Two developments under California’s Proposition 65 carry the potential to have a large impact on businesses selling products in California.  First, DINP has been added to the Proposition 65 List of Restricted Chemicals.  Second, California officials are considering revisions to the Proposition 65 Warning Regulations.

Diisononyl phthalate (DINP) was added to California’s Proposition 65 restricted chemical list on December 20, 2013.  DINP is a common platicizer used in a variety of soft vinyl and plastic products.  Many businesses switched to using DINP as a replacement for chemical phthalates previously restricted by Proposition 65.  By December 20, 2014, it will unlawful to expose California consumers to DINP without first providing a warning.  Business who decline to reformulate or provide warnings for DINP-containing products after December 20, 2014 can expect to receive notices of violation from private Proposition 65 enforcers by early 2015.

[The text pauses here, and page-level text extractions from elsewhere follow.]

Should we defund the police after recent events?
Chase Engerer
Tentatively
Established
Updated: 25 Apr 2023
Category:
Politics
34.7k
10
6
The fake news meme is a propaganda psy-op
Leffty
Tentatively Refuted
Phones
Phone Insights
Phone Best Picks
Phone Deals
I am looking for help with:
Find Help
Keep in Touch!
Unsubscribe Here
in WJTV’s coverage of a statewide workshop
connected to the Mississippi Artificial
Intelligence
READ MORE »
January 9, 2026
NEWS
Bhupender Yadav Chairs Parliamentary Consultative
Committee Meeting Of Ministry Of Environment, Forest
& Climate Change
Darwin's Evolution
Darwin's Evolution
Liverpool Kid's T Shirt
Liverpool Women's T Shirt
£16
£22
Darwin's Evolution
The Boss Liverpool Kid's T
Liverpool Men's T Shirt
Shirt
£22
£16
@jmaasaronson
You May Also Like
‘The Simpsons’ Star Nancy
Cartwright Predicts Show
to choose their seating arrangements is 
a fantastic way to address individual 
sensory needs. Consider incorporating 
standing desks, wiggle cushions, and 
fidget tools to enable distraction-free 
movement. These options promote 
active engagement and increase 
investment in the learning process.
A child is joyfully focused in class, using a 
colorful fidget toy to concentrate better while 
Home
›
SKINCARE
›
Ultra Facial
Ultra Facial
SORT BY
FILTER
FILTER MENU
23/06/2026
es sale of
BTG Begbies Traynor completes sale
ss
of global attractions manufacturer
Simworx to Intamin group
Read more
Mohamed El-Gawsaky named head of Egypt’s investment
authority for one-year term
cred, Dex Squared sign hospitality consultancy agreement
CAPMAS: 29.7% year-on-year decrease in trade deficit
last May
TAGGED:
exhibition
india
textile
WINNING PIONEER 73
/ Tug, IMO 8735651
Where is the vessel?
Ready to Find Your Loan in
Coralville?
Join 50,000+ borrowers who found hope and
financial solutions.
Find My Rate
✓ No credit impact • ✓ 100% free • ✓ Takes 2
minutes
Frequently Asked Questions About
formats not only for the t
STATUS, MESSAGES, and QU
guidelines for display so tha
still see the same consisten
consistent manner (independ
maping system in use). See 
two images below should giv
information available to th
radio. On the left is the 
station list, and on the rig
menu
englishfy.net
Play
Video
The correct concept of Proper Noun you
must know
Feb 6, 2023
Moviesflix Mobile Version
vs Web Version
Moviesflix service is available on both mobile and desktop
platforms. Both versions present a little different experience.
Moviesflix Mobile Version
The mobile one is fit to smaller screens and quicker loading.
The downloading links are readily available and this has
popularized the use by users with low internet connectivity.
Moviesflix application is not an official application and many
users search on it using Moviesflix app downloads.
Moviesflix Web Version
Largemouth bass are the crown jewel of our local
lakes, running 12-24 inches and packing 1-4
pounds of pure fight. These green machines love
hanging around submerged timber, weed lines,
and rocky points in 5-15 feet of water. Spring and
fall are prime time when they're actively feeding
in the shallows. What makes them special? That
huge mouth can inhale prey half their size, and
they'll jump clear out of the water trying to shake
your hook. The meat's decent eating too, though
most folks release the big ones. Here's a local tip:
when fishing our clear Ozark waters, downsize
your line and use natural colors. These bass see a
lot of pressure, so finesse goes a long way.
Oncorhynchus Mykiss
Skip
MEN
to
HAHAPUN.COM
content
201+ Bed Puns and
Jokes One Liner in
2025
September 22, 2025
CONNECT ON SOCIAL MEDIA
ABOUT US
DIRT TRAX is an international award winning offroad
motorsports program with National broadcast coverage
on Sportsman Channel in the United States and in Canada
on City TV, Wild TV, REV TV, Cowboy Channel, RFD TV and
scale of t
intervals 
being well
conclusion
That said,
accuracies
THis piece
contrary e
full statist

In April, California’s Office of Health Hazard Assessment (OEHHA) published notice that it was considering changing the current Proposition 65 warnings requirements.  Among the changes being considered:

  • Instituting mandatory warning language rather than simply requiring that a given warning be “reasonable”.
  • Requiring that the following chemicals be specifically listed by name: Acrylamide, Arsenic, Benzene, Cadmium, Chlorinated Tris, 1,4-Dioxane, Formaldehyde, Lead, Mercury, Phthalates, Tobacco smoke, and Toluene.
  • Requiring use of the international health hazard symbol on all warnings:
  • Requiring warnings to be provided in languages predominantly used in area.
  • Requiring businesses to post detailed information regarding the risk of product and chemical exposure to a website hosted by OEHHA.

This is a pre-regulatory notice and the formal regulatory period is not expected to begin until late summer 2014.  If OEHHA decides to formally propose changes, opportunities for public input will be provided during the formal regulatory process.  Additional information may be found at:  www.P65Warnings.ca.gov.